::: SUPPLIED MATERIAL :::

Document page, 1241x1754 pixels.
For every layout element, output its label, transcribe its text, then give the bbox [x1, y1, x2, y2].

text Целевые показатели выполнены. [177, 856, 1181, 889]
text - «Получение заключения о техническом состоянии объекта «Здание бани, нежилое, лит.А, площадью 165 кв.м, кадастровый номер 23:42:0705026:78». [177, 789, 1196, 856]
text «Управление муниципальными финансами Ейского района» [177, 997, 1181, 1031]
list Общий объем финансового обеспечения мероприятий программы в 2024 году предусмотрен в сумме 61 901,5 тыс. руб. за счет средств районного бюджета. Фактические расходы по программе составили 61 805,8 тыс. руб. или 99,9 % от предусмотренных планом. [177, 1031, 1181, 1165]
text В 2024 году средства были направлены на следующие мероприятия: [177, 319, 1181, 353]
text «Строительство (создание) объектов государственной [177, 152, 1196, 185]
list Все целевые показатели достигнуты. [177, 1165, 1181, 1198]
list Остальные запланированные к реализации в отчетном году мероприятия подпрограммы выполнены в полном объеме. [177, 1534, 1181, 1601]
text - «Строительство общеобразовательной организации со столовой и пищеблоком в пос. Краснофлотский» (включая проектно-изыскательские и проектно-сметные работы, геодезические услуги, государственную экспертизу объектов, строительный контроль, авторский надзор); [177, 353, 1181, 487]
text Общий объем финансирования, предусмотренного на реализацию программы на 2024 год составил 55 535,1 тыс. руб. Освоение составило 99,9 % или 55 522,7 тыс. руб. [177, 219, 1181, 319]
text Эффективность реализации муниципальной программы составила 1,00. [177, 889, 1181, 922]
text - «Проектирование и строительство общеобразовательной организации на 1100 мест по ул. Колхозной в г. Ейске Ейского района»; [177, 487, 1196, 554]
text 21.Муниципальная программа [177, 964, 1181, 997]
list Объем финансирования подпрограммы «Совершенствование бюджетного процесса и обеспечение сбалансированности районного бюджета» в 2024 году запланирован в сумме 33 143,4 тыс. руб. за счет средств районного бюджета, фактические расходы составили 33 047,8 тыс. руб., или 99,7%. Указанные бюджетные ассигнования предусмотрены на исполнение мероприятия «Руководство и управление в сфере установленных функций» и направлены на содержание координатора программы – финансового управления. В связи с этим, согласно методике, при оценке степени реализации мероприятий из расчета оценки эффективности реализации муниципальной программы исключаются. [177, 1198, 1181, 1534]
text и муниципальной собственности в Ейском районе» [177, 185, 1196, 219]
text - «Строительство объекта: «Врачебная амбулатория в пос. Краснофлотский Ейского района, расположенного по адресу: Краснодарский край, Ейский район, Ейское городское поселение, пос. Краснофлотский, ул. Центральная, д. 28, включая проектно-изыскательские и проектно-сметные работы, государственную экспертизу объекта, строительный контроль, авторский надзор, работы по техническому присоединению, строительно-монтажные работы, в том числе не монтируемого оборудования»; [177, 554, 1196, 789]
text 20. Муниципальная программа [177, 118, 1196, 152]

:::

ASSIGNMENT: Sift the material for lines with the string "контроль". Copy each one found.

TASK RESULT:
text - «Строительство общеобразовательной организации со столовой и пищеблоком в пос. Краснофлотский» (включая проектно-изыскательские и проектно-сметные работы, геодезические услуги, государственную экспертизу объектов, строительный контроль, авторский надзор); [177, 353, 1181, 487]
text - «Строительство объекта: «Врачебная амбулатория в пос. Краснофлотский Ейского района, расположенного по адресу: Краснодарский край, Ейский район, Ейское городское поселение, пос. Краснофлотский, ул. Центральная, д. 28, включая проектно-изыскательские и проектно-сметные работы, государственную экспертизу объекта, строительный контроль, авторский надзор, работы по техническому присоединению, строительно-монтажные работы, в том числе не монтируемого оборудования»; [177, 554, 1196, 789]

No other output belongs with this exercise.